- Developers: Richard Heyes and community
- Initial release: 1 September 2008; 17 years ago
- Stable release: 7.00 / 15 August 2025; 9 months ago
- Written in: JavaScript
- Platform: Web
- Type: Data visualization, JavaScript library
- License: GNU General Public License
- Website: www.rgraph.net
- Repository: github.com/heyesr/rgraph

= RGraph =

HTML5 software library for charting written in native JavaScript

RGraph is an HTML5 software library for charting written in native JavaScript. It was created in 2008. RGraph started as an easy-to-use commercial tool based on HTML5 canvas only. It's currently freely available to use under the open-source GPL license and supports more than 50 chart types in both SVG and canvas.

== License ==
RGraph is dual licensed using the open source GNU General Public License 2.0 and commercial.

== Mentions ==
In July 2014, Salesforce made RGraph available to be plugged into the reporting and dashboard tools on its mobile platform. RGraph is among six third-party visualization tools available inside the dashboards, together with Google Charts, D3.js, CanvasJS, Chart.js, and Highcharts.

In a book "Android Cookbook: Problems and Solutions for Android Developers," RGraph is recommended as an alternative to creating Android charts in pure Java.

== Releases ==
RGraphs follows a frequent release schedule.

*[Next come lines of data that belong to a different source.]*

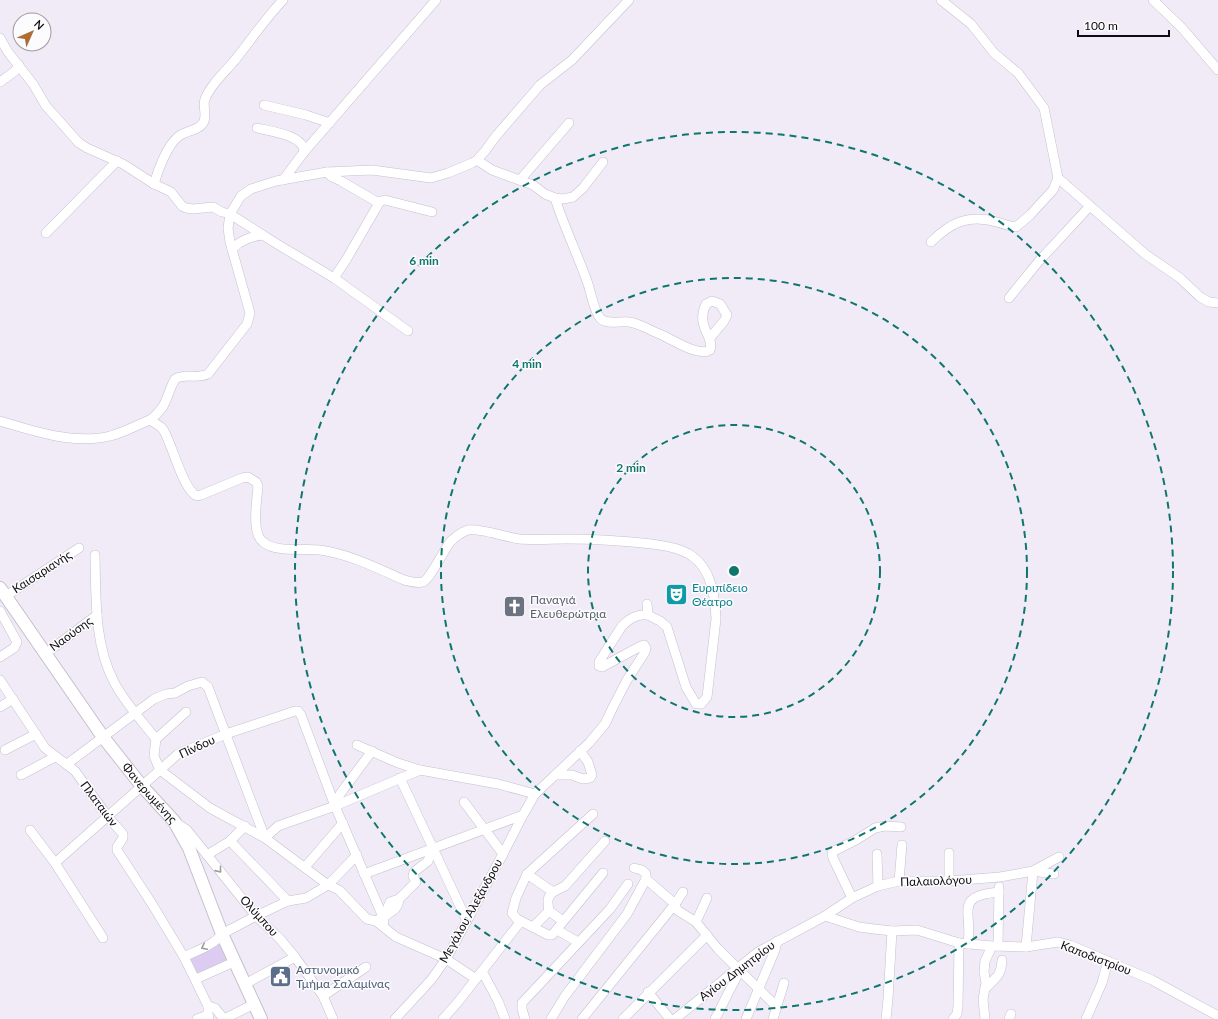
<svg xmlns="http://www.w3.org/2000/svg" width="1218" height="1019" viewBox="0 0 1218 1019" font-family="Lato,sans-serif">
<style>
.park{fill:#ddccf2}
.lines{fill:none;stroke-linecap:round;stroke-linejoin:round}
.minor-casing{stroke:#c5c0cc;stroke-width:10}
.major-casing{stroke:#c5c0cc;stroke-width:14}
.minor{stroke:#fff;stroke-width:9}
.major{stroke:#fff;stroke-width:12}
.oneway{stroke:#9f9e9f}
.ring{fill:none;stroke:#0f766e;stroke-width:2;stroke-dasharray:7 5}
.labels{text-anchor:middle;stroke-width:3;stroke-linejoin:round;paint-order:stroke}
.street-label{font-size:12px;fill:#0e0c10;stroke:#fcfbfd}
.culture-label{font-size:12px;fill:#0d838f;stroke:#fcfbfd;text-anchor:start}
.worship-label{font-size:12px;fill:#5b616d;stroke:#fcfbfd;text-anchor:start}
.service-label{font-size:12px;fill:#4e5e75;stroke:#fcfbfd;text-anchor:start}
.centre{fill:#0f766e;stroke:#fcfbfd;stroke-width:2}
.ring-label{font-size:12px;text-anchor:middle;font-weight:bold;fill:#0f766e;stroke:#fcfbfd;stroke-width:3;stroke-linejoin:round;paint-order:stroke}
</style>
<rect width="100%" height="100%" fill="#f1ebf8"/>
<path class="park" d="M221 942 229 960 196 976 189 959Z"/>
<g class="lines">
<defs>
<g id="minor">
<path d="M941 0 971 24 994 53 1018 73 1044 108 1058 178 1145 254 1180 278 1200 297 1209 302 1218 303"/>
<path d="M1153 0 1182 28 1218 70"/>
<path d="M0 38 8 52 33 84 46 106 79 143 87 148 123 164 154 184 167 190 171 192 182 206 186 208 193 209 213 207 222 212 230 214 241 196 251 189 276 181 327 172 372 170 431 178 448 173 472 163 477 160 485 151 496 136 540 85 572 60 629 0"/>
<path d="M0 82 15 71 19 65"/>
<path d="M264 105 306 115 330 123"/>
<path d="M257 128C269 131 305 135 304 152"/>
<path d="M477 160 492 170 533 185 545 194 555 198 563 199 573 197 583 188 603 162"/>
<path d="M327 172 332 177 341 181 377 202 385 200 432 212"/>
<path d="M283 180 304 152 436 0"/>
<path d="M520 180 569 123"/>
<path d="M154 184C158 170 167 145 179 136 187 130 198 131 203 123 208 116 202 106 205 99 211 84 225 72 235 60 251 40 265 19 283 0"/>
<path d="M555 198C564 227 578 255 588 284 591 293 594 311 600 318 606 325 620 321 629 322 638 323 648 329 657 333 669 337 698 358 710 350 715 337 695 327 706 304L712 301 720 304 727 315 724 321 709 339"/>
<path d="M46 233 117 161"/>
<path d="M931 242C951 222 969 214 997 222 1003 224 1009 226 1016 227L1030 215 1053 190 1058 178"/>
<path d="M232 249C241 240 250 237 262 235"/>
<path d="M334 278 346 260 379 203"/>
<path d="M1009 298 1039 261 1090 206"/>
<path d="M150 420 161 427 164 431C172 445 182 484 193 493 195 496 198 496 201 495L242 478 248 477 256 482 258 486C257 500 251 533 263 542 276 553 304 548 320 550 349 554 377 568 404 580 409 581 417 584 423 582 430 579 444 550 450 542 455 537 462 532 468 530 480 528 506 537 519 539 535 540 551 539 567 539 596 539 624 541 652 544 665 546 681 548 692 556 712 570 715 597 716 619L707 697 701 704H696L686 687 667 627 660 621 648 615 647 604"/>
<path d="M0 421C33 431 75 445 110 436 123 433 137 425 150 420 169 405 165 397 175 379 185 373 197 379 208 374L247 324 250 313 230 242 228 228 230 214 277 244 334 278 408 331"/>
<path d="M95 555C96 597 94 644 114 682 125 703 142 721 156 739"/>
<path d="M6 596 79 548"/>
<path d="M0 611 17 642 14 648 0 657"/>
<path d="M45 654 97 615"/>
<path d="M0 680 45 748 75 771 108 817 123 834V838L117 847V850L152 904 184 957 208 1006V1015"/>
<path d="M0 707 13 699"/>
<path d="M186 712 156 739 154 756 160 770 210 808 265 838 328 885 339 890 367 919 376 921"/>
<path d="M357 745 398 763 420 770"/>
<path d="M5 750 36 734"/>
<path d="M67 764 154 699 166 694 175 693 188 686 202 682 208 687 265 838 278 826 335 806 420 770 498 784 535 794"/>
<path d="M21 775 55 757"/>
<path d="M556 775H572L583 779 590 778 592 775 588 762 580 751"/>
<path d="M400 778 467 921"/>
<path d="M464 802 503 854"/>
<path d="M335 806 340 794 372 751"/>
<path d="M593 814 527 874 516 898 512 913 517 919 548 935H552L603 873"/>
<path d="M175 822 187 830 256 916 280 939 295 957 323 996 333 1019"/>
<path d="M30 830 55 863 103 938"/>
<path d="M230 841 245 826"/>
<path d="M877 854 878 886"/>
<path d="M207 855 230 841 288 901"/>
<path d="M55 863 178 754 226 734 295 711H298L301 715 335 806 383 917 376 921 396 937 446 959 476 979"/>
<path d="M305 867 343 823"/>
<path d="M634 868 642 870 646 874V879L675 904 677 910 696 922 718 949 777 1007"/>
<path d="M364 874 523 815"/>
<path d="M527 874 553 892 565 886 605 841"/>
<path d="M899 881 902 845"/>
<path d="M949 881V853"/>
<path d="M553 892C546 898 548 903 549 911L563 921"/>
<path d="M852 898 833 858 832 853 834 851 856 840 875 828 885 826 901 827"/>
<path d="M388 914V907L390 902 399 899"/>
<path d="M825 916 859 927 874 929 892 931 917 930 959 943 992 946 1026 947 1058 942 1070 945 1152 980 1218 1016"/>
<path d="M384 922 383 917C391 912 398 910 399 899L416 882 413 876 414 872 428 861 432 849"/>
<path d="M696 922 707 898"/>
<path d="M533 927 549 911"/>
<path d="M557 930 578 942"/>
<path d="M968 944C973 912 953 896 999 892"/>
<path d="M998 946 999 887"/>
<path d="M1026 947 1033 871 1059 857"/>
<path d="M184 957C196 951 214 945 222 934L256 916 288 901 306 898 328 885 357 855"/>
<path d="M482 971 498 1001 505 1019"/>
<path d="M196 979 234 962"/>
<path d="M245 984 295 957"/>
<path d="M985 989C996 977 1001 977 1002 960"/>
<path d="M648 992 670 1019"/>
<path d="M323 996 366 967"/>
<path d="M208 1006 215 1008 224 1019 254 1004"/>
<path d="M197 1019 208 1015 209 1019"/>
<path d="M395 1019 431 980 446 959 503 854 523 815 535 794 589 743 605 724 613 707 627 680 645 652 646 648 644 645 639 647 602 667 599 666V662L622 626C630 618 637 614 648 615"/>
<path d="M443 1019 458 1002 521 921"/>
<path d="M525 1019 522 1009V1003L610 909 628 884"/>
<path d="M551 1019 565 996 627 914 646 879"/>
<path d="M582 1019 675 904 683 892"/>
<path d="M623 1019 707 935"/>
<path d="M675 1019 758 952 825 916 852 898 878 886 899 881H949L1000 877 1033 871 1054 874"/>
<path d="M715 1019 740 970"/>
<path d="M746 1019 775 950 777 941"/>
<path d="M773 1019 784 983"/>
<path d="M886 1019 888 999 892 931"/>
<path d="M953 1019 957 1014 958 1006 959 943"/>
<path d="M985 1019 983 999 986 983 984 972 985 961 992 946"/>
<path d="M1009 1019 1011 1014"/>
<path d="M1086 1019 1102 983 1108 961"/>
</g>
<g id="major">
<path id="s1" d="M0 588 103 737 141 785 174 821 189 848 222 934 261 1019"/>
</g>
</defs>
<use href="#minor" class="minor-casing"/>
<use href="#major" class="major-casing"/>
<use href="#minor" class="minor"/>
<use href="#major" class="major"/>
</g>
<defs><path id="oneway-chevron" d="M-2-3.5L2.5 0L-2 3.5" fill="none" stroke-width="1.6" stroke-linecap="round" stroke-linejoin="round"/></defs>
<g class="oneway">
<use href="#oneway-chevron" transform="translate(219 870) rotate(51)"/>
<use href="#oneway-chevron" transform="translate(204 947) rotate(154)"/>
</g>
<g class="ring">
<circle cx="734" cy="571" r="146"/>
<circle cx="734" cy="571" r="293"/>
<circle cx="734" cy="571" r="439"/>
</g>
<defs>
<symbol id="theatre-square" viewBox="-11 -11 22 22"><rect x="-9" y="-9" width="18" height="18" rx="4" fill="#0f9aa8" stroke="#fcfbfd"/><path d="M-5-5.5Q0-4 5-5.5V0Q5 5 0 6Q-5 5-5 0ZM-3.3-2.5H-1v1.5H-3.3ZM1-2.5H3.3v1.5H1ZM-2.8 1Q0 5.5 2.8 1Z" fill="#fff"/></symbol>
<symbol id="church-square" viewBox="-11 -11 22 22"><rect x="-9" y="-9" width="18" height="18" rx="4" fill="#6b7280" stroke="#fcfbfd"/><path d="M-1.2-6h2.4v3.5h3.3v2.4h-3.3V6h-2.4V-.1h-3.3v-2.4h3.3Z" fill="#fff"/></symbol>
<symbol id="civic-square" viewBox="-11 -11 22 22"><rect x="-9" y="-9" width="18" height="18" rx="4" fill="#5c6f8a" stroke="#fcfbfd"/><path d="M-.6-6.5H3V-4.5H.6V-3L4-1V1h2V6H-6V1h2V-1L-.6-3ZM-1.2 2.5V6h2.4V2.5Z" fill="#fff"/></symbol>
</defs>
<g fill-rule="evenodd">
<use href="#theatre-square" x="664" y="582" width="25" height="25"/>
<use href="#church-square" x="502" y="594" width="25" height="25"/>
<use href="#civic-square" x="268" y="964" width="25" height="25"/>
</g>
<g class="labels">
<g class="street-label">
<text transform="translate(42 572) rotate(-33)" y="4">Καισαριανής</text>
<text transform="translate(71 634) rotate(-36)" y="4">Ναούσης</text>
<text transform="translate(197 747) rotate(-25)" y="4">Πίνδου</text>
<text dy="4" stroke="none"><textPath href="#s1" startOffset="254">Φανερωμένης</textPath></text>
<text transform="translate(99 804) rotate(53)" y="4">Πλαταιών</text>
<text transform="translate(936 881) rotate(-2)" y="4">Παλαιολόγου</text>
<text transform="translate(471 911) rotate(-61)" y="4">Μεγάλου Αλεξάνδρου</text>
<text transform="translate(259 916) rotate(48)" y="4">Ολύμπου</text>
<text transform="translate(1096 958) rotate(21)" y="4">Καποδιστρίου</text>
<text transform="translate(737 971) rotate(-37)" y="4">Αγίου Δημητρίου</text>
</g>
<g class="culture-label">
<text x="692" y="592">Ευριπίδειο<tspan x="692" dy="14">Θέατρο</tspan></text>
</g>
<g class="worship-label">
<text x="530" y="604">Παναγιά<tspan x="530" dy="14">Ελευθερώτρια</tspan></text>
</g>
<g class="service-label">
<text x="296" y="974">Αστυνομικό<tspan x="296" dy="14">Τμήμα Σαλαμίνας</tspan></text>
</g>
</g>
<circle cx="734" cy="571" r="6" class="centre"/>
<g class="ring-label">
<text x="424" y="265">6 min</text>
<text x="527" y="368">4 min</text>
<text x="631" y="472">2 min</text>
</g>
<g transform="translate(32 32) rotate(45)"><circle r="19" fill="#fcfbfd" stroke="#9d9b9e"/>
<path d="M0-3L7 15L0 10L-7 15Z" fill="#ad6d34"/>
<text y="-6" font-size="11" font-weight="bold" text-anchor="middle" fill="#0e0c10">N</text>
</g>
<path d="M1078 30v6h91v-6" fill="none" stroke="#0e0c10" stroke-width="2"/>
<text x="1084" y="30" font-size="12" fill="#0e0c10" stroke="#fcfbfd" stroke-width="3" paint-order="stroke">100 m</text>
</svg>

Major milestones includes:

- Version 4.0 (2015): Introduced robust native SVG rendering alongside its legacy HTML5 canvas core.
- Version 6.0 (2021): Refactored core animation rendering sequences and CSS responsiveness guidelines.
- Version 7.0 (2025): Redesigned canvas high-definition resolution rendering for modern Retina and 4K displays.
- Version 7.11 (2026): Added native dumbbell chart variants across both canvas and SVG architectures.